Without copying any picture, return all lines below exactly.
[Start of Attachment]
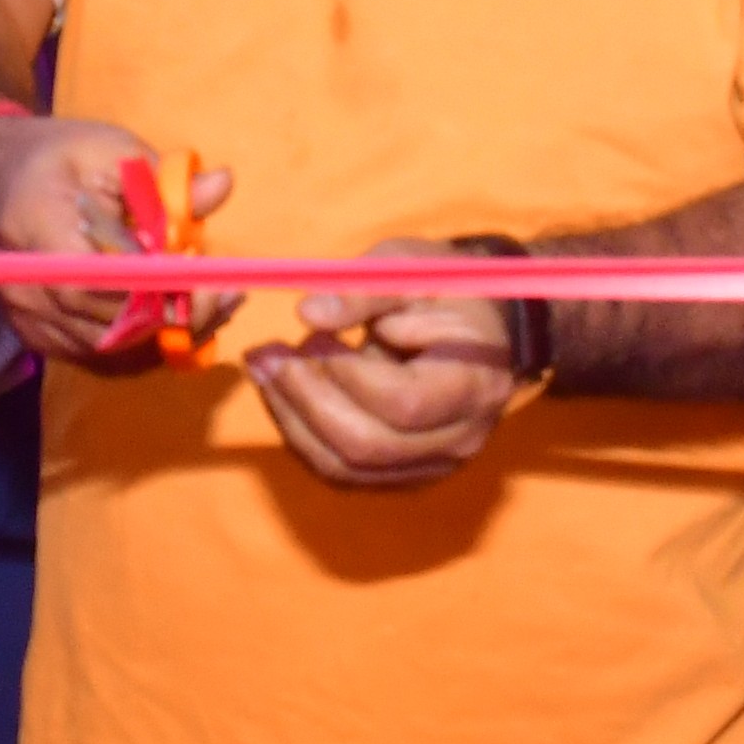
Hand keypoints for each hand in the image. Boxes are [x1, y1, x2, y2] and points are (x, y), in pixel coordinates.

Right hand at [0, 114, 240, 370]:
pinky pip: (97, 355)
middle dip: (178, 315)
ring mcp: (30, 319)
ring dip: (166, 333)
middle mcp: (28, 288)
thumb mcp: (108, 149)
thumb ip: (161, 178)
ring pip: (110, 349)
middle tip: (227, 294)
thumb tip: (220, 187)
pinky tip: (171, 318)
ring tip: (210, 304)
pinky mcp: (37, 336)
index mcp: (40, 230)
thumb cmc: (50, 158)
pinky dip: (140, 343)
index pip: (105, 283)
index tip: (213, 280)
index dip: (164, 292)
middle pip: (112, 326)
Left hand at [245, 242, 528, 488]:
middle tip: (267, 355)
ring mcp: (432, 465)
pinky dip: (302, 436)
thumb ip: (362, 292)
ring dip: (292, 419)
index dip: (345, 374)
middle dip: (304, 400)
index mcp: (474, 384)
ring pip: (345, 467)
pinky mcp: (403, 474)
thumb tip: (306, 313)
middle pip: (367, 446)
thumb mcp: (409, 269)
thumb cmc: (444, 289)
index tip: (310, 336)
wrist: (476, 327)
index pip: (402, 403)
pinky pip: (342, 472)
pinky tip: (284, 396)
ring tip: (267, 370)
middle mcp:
[End of Attachment]
◆ **Reply**:
Hand keypoints for each hand in the image. Boxes are [x1, y1, x2, y2] and points are (x, y), in pixel coordinates.

Right hand at [0, 114, 240, 370]:
pinky pip: (97, 355)
middle dip: (178, 315)
ring mcp: (30, 319)
ring dip: (166, 333)
middle mcp: (28, 288)
thumb mcp: (108, 149)
thumb ip: (161, 178)
ring pip: (110, 349)
middle tip: (227, 294)
thumb tip: (220, 187)
pinky tip: (171, 318)
ring tip: (210, 304)
pinky mcp: (37, 336)
index mcp: (40, 230)
thumb cmc: (50, 158)
pinky dip: (140, 343)
index pip: (105, 283)
index tip: (213, 280)
index dip: (164, 292)
middle pip: (112, 326)
Left hand at [245, 242, 528, 488]:
middle tip: (267, 355)
ring mcp: (432, 465)
pinky dip: (302, 436)
thumb ip: (362, 292)
ring dip: (292, 419)
index dip: (345, 374)
middle dip: (304, 400)
index mcp: (474, 384)
ring pip: (345, 467)
pinky mcp: (403, 474)
thumb tip: (306, 313)
middle pip: (367, 446)
thumb mcp: (409, 269)
thumb cmc: (444, 289)
index tip: (310, 336)
wrist: (476, 327)
index pip: (402, 403)
pinky pip: (342, 472)
pinky tip: (284, 396)
ring tip: (267, 370)
middle mcp:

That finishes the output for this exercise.